__Assignment__
Lines before the one containing "- admitted to" in the records below are to be left out; that line and all after it, through the end, are to be retyped exactly.
*** Block opens ***
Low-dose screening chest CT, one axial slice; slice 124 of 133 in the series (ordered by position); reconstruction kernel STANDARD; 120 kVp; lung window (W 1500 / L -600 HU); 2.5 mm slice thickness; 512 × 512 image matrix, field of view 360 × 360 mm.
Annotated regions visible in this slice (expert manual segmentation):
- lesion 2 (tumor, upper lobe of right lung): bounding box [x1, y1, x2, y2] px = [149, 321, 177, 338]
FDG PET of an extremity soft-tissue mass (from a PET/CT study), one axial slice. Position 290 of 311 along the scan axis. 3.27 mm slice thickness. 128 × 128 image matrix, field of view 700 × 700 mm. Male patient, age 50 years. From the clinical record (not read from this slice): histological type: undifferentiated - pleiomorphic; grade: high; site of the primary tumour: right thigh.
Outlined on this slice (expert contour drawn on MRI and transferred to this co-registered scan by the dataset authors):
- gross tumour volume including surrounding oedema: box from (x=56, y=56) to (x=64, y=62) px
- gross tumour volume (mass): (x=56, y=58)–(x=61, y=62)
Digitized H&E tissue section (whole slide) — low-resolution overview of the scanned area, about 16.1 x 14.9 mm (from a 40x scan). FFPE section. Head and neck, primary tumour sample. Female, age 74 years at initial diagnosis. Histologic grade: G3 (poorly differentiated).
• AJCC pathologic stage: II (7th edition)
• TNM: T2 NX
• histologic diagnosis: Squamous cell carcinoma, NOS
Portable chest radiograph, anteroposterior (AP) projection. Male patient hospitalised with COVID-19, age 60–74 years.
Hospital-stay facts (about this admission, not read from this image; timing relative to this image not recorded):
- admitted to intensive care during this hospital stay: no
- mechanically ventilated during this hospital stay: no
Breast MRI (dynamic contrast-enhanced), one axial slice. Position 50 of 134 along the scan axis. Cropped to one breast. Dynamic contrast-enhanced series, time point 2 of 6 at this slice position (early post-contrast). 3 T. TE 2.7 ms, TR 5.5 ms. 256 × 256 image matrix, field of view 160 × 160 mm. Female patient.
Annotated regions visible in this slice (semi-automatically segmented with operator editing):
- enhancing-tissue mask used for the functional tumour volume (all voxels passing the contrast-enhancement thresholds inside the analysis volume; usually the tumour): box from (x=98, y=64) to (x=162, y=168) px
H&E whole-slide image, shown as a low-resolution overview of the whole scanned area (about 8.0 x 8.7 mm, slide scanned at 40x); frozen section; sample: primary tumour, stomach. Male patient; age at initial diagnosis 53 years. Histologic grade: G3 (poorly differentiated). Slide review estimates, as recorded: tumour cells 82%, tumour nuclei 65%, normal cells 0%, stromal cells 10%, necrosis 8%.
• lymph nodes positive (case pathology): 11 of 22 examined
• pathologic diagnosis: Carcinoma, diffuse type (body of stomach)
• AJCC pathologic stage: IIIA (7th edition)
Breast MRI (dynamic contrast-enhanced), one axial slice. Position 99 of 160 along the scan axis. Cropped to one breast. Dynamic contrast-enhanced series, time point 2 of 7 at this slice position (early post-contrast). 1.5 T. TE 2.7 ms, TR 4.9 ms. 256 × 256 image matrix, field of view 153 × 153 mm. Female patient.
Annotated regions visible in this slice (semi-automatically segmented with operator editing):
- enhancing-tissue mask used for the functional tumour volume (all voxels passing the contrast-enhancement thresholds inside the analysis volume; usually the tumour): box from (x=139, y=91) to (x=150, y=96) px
*** Block closes ***
__Task answer__
- admitted to intensive care during this hospital stay: no
- mechanically ventilated during this hospital stay: no
Breast MRI (dynamic contrast-enhanced), one axial slice. Position 50 of 134 along the scan axis. Cropped to one breast. Dynamic contrast-enhanced series, time point 2 of 6 at this slice position (early post-contrast). 3 T. TE 2.7 ms, TR 5.5 ms. 256 × 256 image matrix, field of view 160 × 160 mm. Female patient.
Annotated regions visible in this slice (semi-automatically segmented with operator editing):
- enhancing-tissue mask used for the functional tumour volume (all voxels passing the contrast-enhancement thresholds inside the analysis volume; usually the tumour): box from (x=98, y=64) to (x=162, y=168) px
H&E whole-slide image, shown as a low-resolution overview of the whole scanned area (about 8.0 x 8.7 mm, slide scanned at 40x); frozen section; sample: primary tumour, stomach. Male patient; age at initial diagnosis 53 years. Histologic grade: G3 (poorly differentiated). Slide review estimates, as recorded: tumour cells 82%, tumour nuclei 65%, normal cells 0%, stromal cells 10%, necrosis 8%.
• lymph nodes positive (case pathology): 11 of 22 examined
• pathologic diagnosis: Carcinoma, diffuse type (body of stomach)
• AJCC pathologic stage: IIIA (7th edition)
Breast MRI (dynamic contrast-enhanced), one axial slice. Position 99 of 160 along the scan axis. Cropped to one breast. Dynamic contrast-enhanced series, time point 2 of 7 at this slice position (early post-contrast). 1.5 T. TE 2.7 ms, TR 4.9 ms. 256 × 256 image matrix, field of view 153 × 153 mm. Female patient.
Annotated regions visible in this slice (semi-automatically segmented with operator editing):
- enhancing-tissue mask used for the functional tumour volume (all voxels passing the contrast-enhancement thresholds inside the analysis volume; usually the tumour): box from (x=139, y=91) to (x=150, y=96) px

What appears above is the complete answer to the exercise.